# WHAT YOU WILL DO:
Please reproduce, exactly and in full, the lines running from the one that contains "des téléspectateurs du" to the end of the entries.

# RECORDS TO USE:
▼
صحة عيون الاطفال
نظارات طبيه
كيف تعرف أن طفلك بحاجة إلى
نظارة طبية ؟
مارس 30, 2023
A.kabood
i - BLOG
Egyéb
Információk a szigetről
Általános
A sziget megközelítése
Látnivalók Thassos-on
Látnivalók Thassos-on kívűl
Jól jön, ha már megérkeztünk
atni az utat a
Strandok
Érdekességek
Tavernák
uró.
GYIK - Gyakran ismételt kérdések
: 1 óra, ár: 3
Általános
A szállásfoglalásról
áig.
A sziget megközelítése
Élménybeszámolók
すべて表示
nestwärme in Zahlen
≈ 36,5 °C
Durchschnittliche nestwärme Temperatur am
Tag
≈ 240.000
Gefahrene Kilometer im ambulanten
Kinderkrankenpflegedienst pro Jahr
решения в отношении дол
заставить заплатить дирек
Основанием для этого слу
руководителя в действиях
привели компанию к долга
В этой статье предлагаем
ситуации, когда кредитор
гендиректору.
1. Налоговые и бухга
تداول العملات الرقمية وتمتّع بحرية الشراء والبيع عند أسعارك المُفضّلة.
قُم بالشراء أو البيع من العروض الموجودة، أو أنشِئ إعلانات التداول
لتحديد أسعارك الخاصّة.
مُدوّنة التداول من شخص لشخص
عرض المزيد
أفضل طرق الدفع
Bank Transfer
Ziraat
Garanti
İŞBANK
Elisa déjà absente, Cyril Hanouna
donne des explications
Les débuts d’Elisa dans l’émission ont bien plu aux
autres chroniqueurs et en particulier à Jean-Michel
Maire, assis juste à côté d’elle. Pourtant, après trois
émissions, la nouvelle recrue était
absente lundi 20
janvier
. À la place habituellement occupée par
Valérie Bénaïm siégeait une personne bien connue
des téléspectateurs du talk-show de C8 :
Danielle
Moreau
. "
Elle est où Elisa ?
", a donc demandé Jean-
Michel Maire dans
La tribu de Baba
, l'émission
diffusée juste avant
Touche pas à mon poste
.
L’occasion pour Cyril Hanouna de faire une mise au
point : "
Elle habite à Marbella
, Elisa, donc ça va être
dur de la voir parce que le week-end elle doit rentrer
▲
# YOUR SOLUTION:
des téléspectateurs du talk-show de C8 :
Danielle
Moreau
. "
Elle est où Elisa ?
", a donc demandé Jean-
Michel Maire dans
La tribu de Baba
, l'émission
diffusée juste avant
Touche pas à mon poste
.
L’occasion pour Cyril Hanouna de faire une mise au
point : "
Elle habite à Marbella
, Elisa, donc ça va être
dur de la voir parce que le week-end elle doit rentrer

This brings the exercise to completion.